А эти «братские поцелуи», которыми он обычно приветствовал всех женщин! Почему же он целовал только хорошеньких и молодых, и ему никогда не приходило в голову освятить поцелуем также и пожилых женщин. С искаженным ненавистью и отвращением лицом Илиодор рассказывал о хорошенькой, пухленькой жене извозчика Елене, которую Григорий Ефимович полностью опутал своими сетями, а ее муж, честный и истинный православный христианин, так же много помогавший Илиодору при строительстве задуманной им «горы Табор», теперь остался ни с чем.

Каждому, кто хотел знать, монастырский священник без утайки сообщал, что во время их совместного вояжа в Покровское Григорий хотел его самого обратить в еретическую веру хлыстов. Когда однажды кто-то спросил иеромонаха о святом отце Григории, Илиодор яростно набросился на беднягу:

— Да, святой, святой дьявол, вот кто он!

Он пошел к Гермогену, который как раз находился в Петербурге, чтобы склонить его к совместному выступлению против святого дьявола, и после разговора с ним он принялся засыпать письмами все высокие чины и даже самого царя. Он обратился и к доктору Бадмаеву с намерением использовать его влияние на государя.

«Я заклинаю вас, — писал он тибетцу, — прикончите Распутина! Его власть растет с каждым днем, армия его сторонников множится, его авторитет в народе заметно поднялся. Меня заботит не моя собственная жизнь, а судьба царской семьи!

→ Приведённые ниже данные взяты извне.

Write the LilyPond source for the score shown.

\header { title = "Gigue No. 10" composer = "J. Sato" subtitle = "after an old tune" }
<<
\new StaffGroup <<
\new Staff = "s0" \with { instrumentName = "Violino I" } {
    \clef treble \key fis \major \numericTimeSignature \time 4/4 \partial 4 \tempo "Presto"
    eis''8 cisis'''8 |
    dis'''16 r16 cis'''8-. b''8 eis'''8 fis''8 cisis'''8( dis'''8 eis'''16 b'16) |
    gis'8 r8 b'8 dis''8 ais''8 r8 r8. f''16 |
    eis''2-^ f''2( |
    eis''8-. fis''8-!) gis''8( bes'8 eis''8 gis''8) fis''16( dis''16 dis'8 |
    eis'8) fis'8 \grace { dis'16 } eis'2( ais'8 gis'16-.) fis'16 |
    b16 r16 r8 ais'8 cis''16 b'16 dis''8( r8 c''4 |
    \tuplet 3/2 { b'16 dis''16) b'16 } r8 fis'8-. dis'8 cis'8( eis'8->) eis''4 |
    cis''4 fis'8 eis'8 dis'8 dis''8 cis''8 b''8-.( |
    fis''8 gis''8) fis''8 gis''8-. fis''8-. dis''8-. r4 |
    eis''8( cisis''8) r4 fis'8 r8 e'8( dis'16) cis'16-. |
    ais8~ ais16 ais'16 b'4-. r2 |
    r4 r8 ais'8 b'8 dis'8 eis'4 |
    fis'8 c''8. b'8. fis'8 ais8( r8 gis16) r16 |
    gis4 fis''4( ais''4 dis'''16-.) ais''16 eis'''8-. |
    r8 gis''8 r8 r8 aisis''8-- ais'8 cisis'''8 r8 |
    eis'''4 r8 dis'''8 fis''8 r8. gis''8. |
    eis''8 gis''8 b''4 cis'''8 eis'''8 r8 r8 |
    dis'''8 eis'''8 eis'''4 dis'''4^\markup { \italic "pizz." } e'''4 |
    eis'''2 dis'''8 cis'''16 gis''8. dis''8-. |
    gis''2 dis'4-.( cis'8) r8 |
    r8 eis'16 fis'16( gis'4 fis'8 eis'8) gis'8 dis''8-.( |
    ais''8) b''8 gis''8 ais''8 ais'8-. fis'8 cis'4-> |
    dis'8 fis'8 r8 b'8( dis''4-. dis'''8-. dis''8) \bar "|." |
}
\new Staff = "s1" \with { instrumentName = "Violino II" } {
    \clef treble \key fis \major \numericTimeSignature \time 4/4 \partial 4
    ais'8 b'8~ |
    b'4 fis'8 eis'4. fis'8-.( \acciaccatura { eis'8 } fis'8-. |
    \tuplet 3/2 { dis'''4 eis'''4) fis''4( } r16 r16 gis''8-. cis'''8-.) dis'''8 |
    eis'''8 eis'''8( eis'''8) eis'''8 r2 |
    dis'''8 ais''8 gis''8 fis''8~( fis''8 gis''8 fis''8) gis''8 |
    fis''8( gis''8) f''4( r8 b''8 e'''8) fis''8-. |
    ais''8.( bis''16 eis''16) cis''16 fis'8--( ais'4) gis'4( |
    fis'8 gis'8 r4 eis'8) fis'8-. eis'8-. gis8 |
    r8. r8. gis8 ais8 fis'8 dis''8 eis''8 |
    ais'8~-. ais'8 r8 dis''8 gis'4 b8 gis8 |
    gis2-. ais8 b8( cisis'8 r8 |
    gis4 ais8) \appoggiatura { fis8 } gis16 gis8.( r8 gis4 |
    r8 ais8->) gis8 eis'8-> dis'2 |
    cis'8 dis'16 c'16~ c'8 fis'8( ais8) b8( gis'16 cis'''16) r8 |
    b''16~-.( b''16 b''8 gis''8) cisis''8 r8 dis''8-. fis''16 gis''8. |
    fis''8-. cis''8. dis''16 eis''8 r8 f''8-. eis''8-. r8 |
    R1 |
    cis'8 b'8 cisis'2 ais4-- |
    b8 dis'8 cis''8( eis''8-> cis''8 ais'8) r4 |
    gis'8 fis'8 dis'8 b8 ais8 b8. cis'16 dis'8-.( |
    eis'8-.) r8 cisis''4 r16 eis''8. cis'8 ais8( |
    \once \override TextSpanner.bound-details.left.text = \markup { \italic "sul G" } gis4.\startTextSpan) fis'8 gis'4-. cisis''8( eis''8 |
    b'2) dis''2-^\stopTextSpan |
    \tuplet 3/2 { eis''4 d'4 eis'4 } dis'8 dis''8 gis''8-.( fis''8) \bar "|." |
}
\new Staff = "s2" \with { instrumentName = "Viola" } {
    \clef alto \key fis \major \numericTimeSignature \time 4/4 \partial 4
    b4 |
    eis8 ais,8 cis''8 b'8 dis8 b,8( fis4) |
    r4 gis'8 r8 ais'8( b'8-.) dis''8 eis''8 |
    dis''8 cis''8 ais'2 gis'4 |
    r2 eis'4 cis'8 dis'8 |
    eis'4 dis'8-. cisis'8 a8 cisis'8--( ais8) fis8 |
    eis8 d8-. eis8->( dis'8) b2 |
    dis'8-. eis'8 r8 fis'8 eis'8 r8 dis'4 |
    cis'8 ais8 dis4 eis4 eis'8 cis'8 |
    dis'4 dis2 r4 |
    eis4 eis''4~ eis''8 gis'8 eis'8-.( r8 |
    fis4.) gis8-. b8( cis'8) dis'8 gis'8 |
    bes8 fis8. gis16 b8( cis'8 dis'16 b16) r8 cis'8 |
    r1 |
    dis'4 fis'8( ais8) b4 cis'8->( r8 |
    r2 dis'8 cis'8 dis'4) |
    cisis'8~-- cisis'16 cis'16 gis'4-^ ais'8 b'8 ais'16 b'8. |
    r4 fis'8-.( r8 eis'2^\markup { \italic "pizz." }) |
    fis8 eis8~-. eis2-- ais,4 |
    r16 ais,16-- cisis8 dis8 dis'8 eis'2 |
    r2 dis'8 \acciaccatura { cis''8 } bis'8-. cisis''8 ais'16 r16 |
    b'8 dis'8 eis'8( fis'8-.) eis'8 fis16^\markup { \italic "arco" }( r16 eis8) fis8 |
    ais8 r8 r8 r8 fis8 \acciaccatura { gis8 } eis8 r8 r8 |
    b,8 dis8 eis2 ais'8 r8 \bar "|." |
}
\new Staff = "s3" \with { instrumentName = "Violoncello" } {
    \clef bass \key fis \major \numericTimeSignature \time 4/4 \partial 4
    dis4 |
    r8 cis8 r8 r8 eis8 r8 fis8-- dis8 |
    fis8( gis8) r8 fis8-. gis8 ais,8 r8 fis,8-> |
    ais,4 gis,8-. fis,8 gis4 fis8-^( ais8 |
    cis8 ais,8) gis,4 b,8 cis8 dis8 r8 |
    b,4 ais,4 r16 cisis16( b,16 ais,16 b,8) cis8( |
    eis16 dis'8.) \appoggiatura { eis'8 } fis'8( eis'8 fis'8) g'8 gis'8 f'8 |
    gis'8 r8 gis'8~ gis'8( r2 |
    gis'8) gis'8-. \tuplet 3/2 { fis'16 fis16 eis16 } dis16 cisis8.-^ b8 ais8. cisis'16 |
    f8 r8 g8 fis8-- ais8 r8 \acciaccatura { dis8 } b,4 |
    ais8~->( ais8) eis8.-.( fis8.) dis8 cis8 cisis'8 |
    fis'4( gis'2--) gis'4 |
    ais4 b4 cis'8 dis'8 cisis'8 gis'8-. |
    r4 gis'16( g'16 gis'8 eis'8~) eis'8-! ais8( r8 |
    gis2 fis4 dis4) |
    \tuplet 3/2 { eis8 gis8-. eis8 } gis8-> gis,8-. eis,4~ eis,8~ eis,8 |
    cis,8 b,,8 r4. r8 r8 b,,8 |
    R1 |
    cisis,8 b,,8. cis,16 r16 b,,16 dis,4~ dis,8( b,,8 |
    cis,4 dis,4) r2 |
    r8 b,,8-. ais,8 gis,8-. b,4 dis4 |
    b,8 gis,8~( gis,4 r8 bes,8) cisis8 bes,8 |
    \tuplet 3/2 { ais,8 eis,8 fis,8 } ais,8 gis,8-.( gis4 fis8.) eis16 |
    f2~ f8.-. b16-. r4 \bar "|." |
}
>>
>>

Подумайте о том, что все это приведет к ужасному скандалу, а возможно, даже к революции! Ради Бога, как можно скорее заткните Распутину рот, дорог каждый день!»

В разговоре с Гермогеном Илиодор, дрожа от ярости, заявил:

— Я хочу посмотреть, откажет ли императорская семья этому мерзавцу или нет! Что же это значит? Мы здесь страдаем за них, мучимся, а они занимаются с этим распутным человеком Бог знает чем!

С самого начала борьбы «чудо-идиот» Митя Коляба попал в полное распоряжение «рыцаря Небесного Царства», так как из-за появления Распутина он на долгие годы, если не навсегда остался без куска хлеба. Уже давно он старался зря: лаял, хрипел, рычал и взмахивал обрубками рук, тщетно с помощью певчего Егорова предсказывал страшнейшие несчастья, если только его не прогонял мужик Григорий. Никто не обращал внимания на его святое буйство, да при дворе даже и не собирались слушать певчего. Потому что, если Николай или Александра чувствовали потребность в пророчестве, они охотно обращались к Григорию Ефимовичу, который мог заглянуть в будущее лучше, чем Митя Коляба, и который говорил на всем понятном, даже слишком понятном языке.